• [WORK TO BE COMPLETED] Reproduce the data below in full and exclude every picture.

• [INPUT DATA]
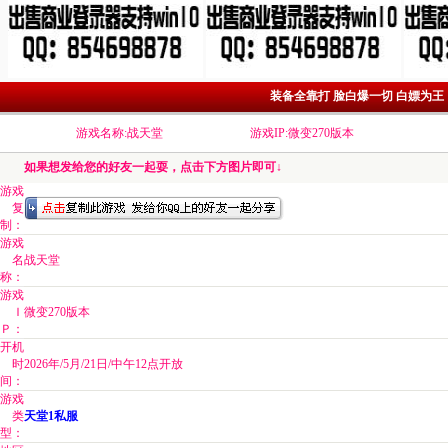
装备全靠打 脸白爆一切 白嫖为王
游戏名称:战天堂
游戏IP:微变270版本
如果想发给您的好友一起耍，点击下方图片即可↓
游戏
复
制：
游戏
名
战天堂
称：
游戏
Ｉ
微变270版本
Ｐ：
开机
时
2026年/5月/21日/中午12点开放
间：
游戏
类
天堂1私服
型：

• [ANSWER TO THIS EXERCISE]
装备全靠打 脸白爆一切 白嫖为王
游戏名称:战天堂
游戏IP:微变270版本
如果想发给您的好友一起耍，点击下方图片即可↓
游戏
复
制：
游戏
名
战天堂
称：
游戏
Ｉ
微变270版本
Ｐ：
开机
时
2026年/5月/21日/中午12点开放
间：
游戏
类
天堂1私服
型：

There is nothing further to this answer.